Paul Ryan has always relied on the assumption that the people he answers to—constituents and reporters—are stupid.
This is why he dresses up his routine deceptions with condescension while slathering us with Eddie Haskell-esque flattery. It’s why he prefaces his highly spun talking points with the proviso that he doesn’t “want to get too wonky here.”
Ryan shows he thinks you’re stupid with fancy graphics suggesting the complexity of the tax code stems from its number of income tax brackets rather than from its vast menu of deductions and other loopholes.
He shows he thinks you’re stupid by making demonstrably dishonest comments about the instability of the Affordable Care Act marketplaces.
And, perhaps most importantly, he shows he thinks you’re stupid in the many ways he protects President Donald Trump from accountability. On Monday night, during a CNN-moderated town hall event in Wisconsin, he offered the following justification for opposing a congressional resolution that would censure Trump for coddling white supremacists:
I will not support that. I think that would be—that would be so counterproductive. If we descend this issue into some partisan hack-fest, into some bickering against each other, and demean it down to some political food fight, what good does that do to unify this country?
Ryan, who was recently gearing up for years’ worth of partisan investigations of President Hillary Clinton, says censuring Trump for coddling Nazis would be too partisan for his taste. What he hopes you’ll overlook is his own power to determine what is partisan and what is not. If a censure resolution passed the House overwhelmingly—reflecting a broad rejection of Trump’s comments after the white supremacist violence in Charlottesville, Virginia—it wouldn’t be partisan. What makes censuring Trump “partisan” is Ryan’s view that Trump doesn’t deserve it.

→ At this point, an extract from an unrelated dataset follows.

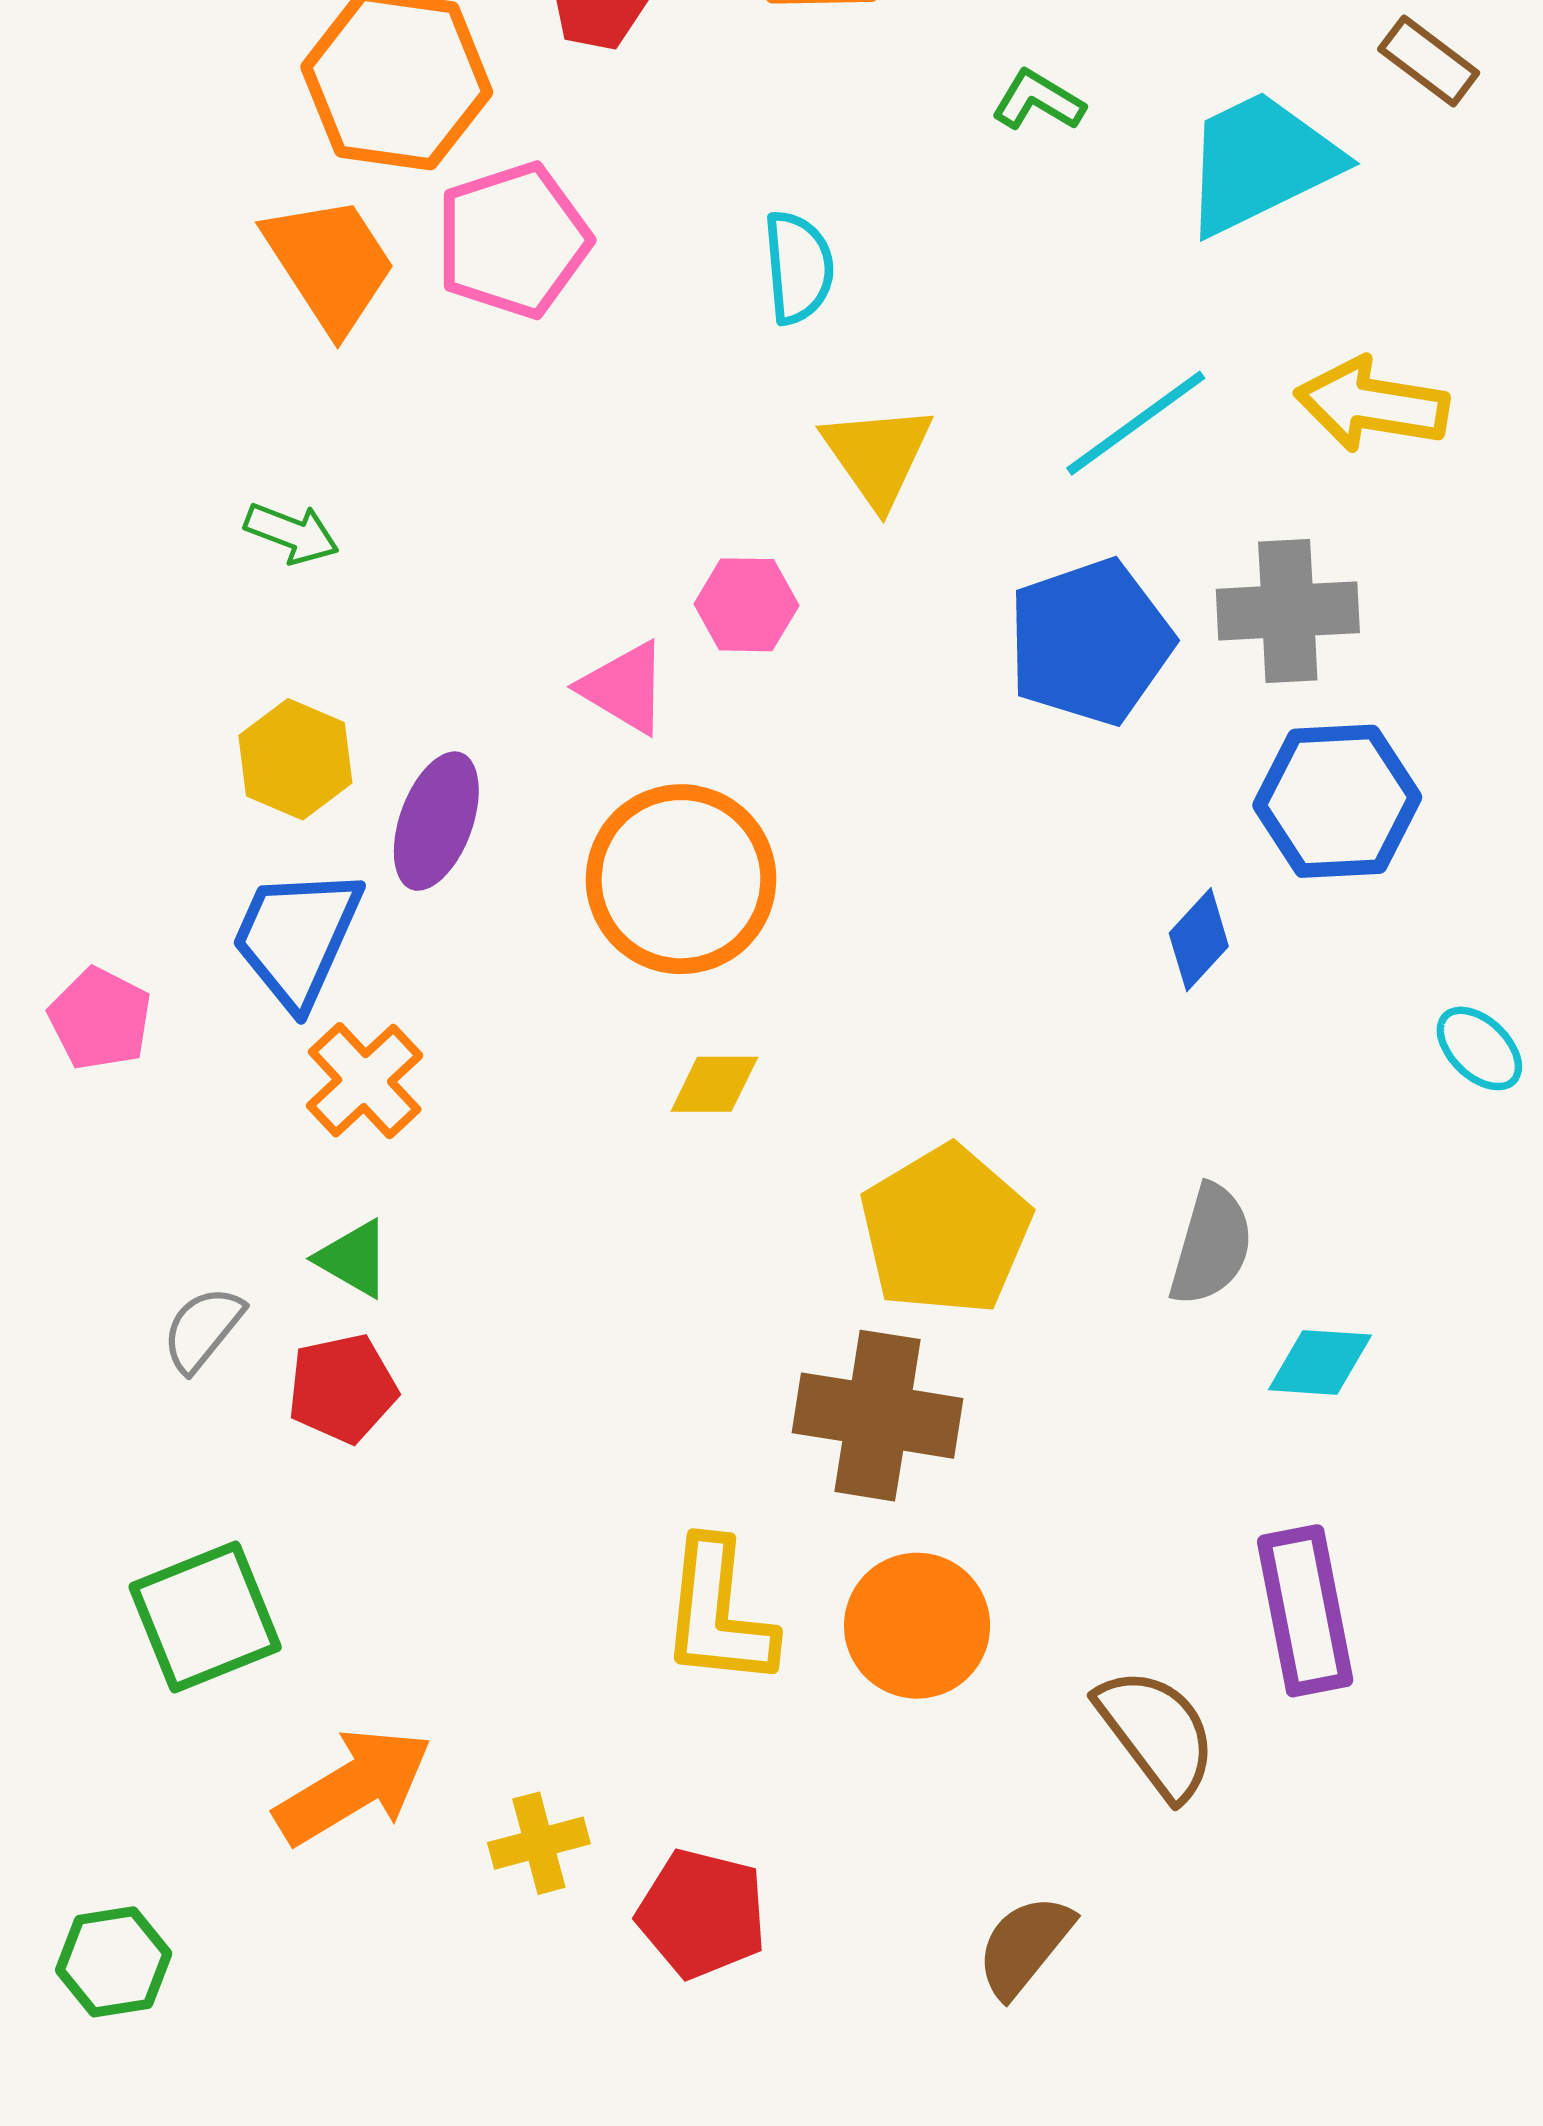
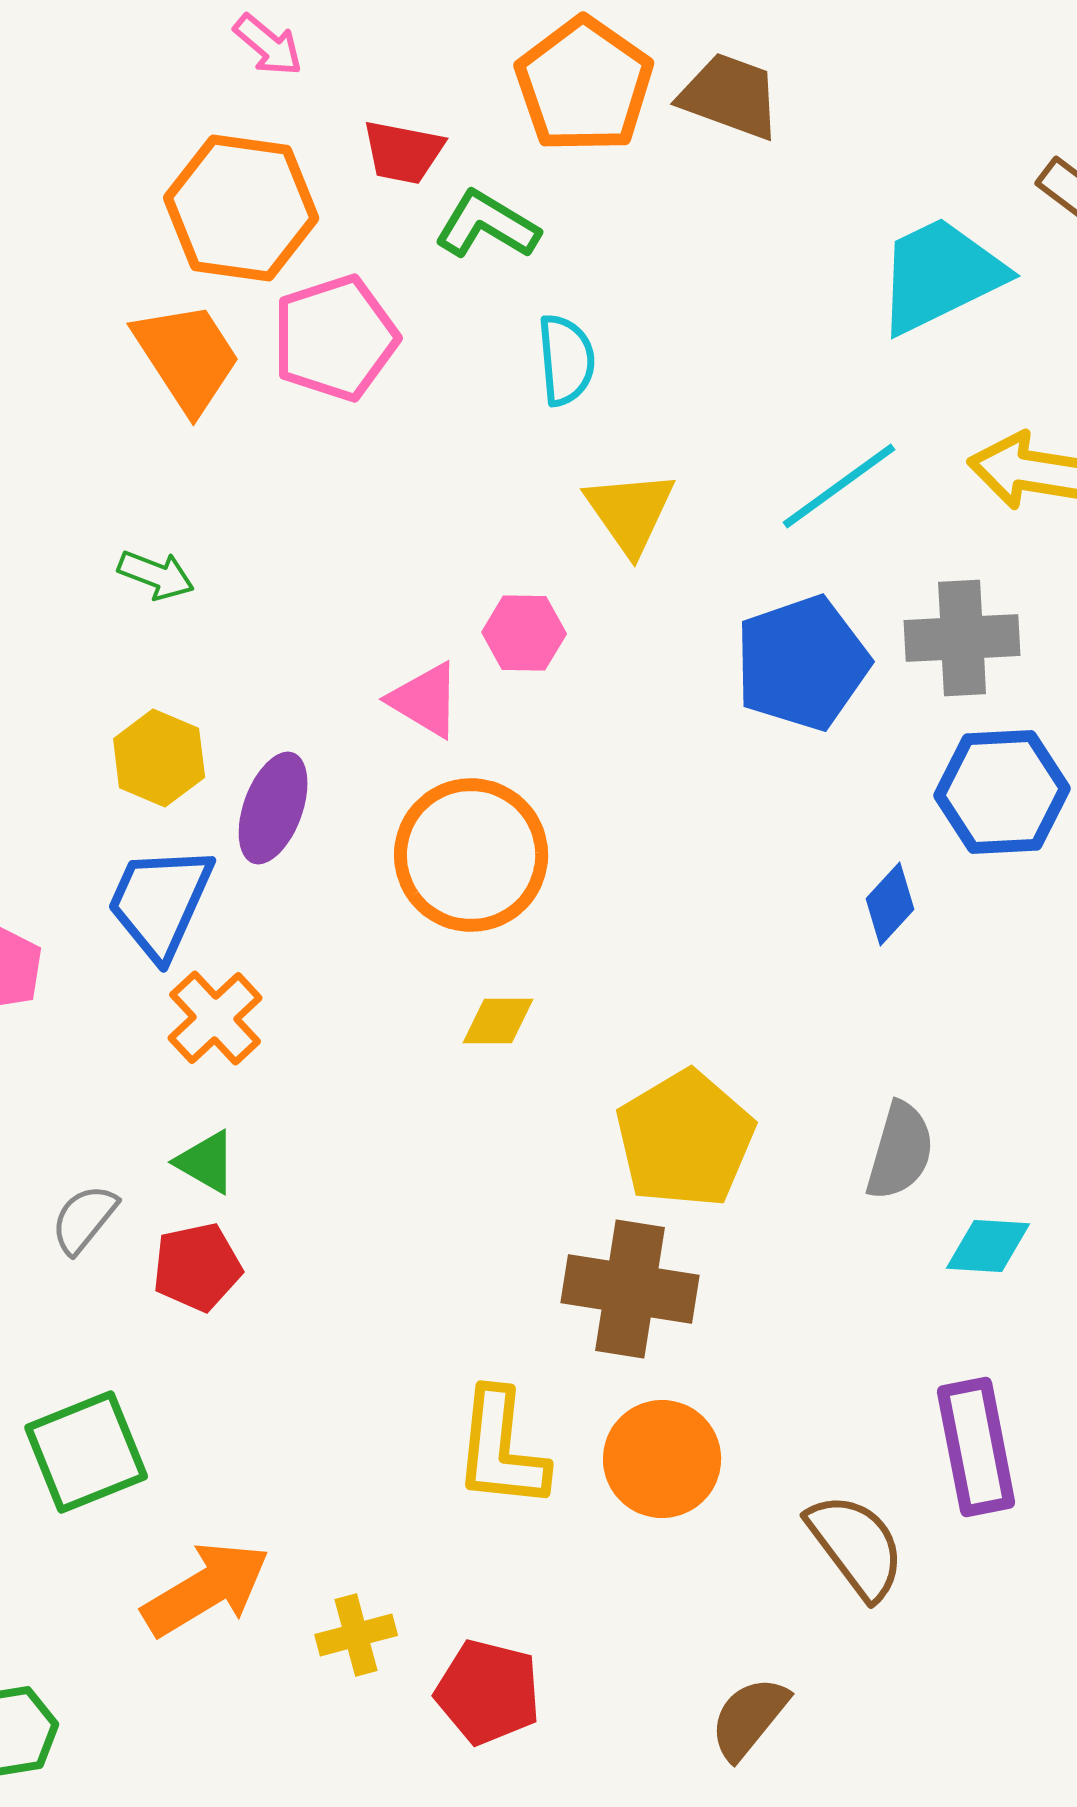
green L-shape: (1038, 101) -> (487, 225), moved, size x1.4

But Trump does deserve it. Not only does he deserve it on a basic and obvious moral level, but he deserves it because significant, symbolic rebukes to white supremacy are effective means of driving it back into the discredited silence where it belongs. Ryan is fortunate, in a way, that the events in Charlottesville, and Trump’s response to them, occurred amid a lengthy congressional recess, with Republican elected officials scattered across the country rather than gathered in Washington, D.C. That is the one thing insulating Ryan and his party from answering for their apparent determination to see Trump clear of the political consequences of siding with neo-Nazis. But the winners who will benefit from Ryan’s good fortune aren’t Republicans in Congress or in the White House—they are the racists who will take note when the censure resolution fails.
This isn’t theoretical. White supremacists were pretty happy with Trump’s initial response to Charlottesville, undeterred by his second, and absolutely thrilled with the unhinged defense of Nazi marchers he offered on the third go.
By contrast, after upwards of 10,000 peaceful counterprotesters dwarfed a dismal gathering of white supremacists in Boston over the weekend, the anti-Muslim group ACT canceled scores of “America First” rallies scheduled for Saturday, September 9.
The lesson in this contrast is that hate-group organizers and their supporters respond to signals, and the signal Paul Ryan wants to send them is that he will meet their ascendency with a Facebook post, an exceedingly gentle slap on the wrist for the president, and a strongly worded rejection of any meaningful efforts to drive them out of the sphere of acceptable discourse.
As a reminder, Trump volunteered last week that some of the early Charlottesville marchers were “fine people.” Among other things, those “fine people” were chanting “Jews will not replace us.” That chant is anti-Semitic on its face, but the plain text of it doesn’t quite capture how hateful and violent the underlying sentiment is.
The “fine people” of the so-called alt-right claim that Western society is beset by a subversive process called “white genocide,” in which an imagined array of social forces permit ethnic minorities to foster the advancement of their own races while enticing white people to miscegenate, diluting whiteness out of existence. Whether they genuinely believe this or simply pretend to believe it as a mobilizing tool may vary from person to person, but the concept is despicable either way. Jews, of course, are a tiny minority in the United States, but in alt-right lore, they contribute to the fictive white genocide through control of media, finance, and so forth—all the familiar anti-Semitic tropes—which together prop up the forces threatening white dominance and even whiteness itself.
The footage of this chant at the initial Charlottesville march was widely available before Trump touted the “fine people” in the crowd. And yet Paul Ryan doesn’t think the president deserves censure. Ryan is wrong: we are not stupid. But how good are our memories? If the Speaker is hoping that public outrage will have fizzled by the time Congress reconvenes in September, he may be in for a surprise.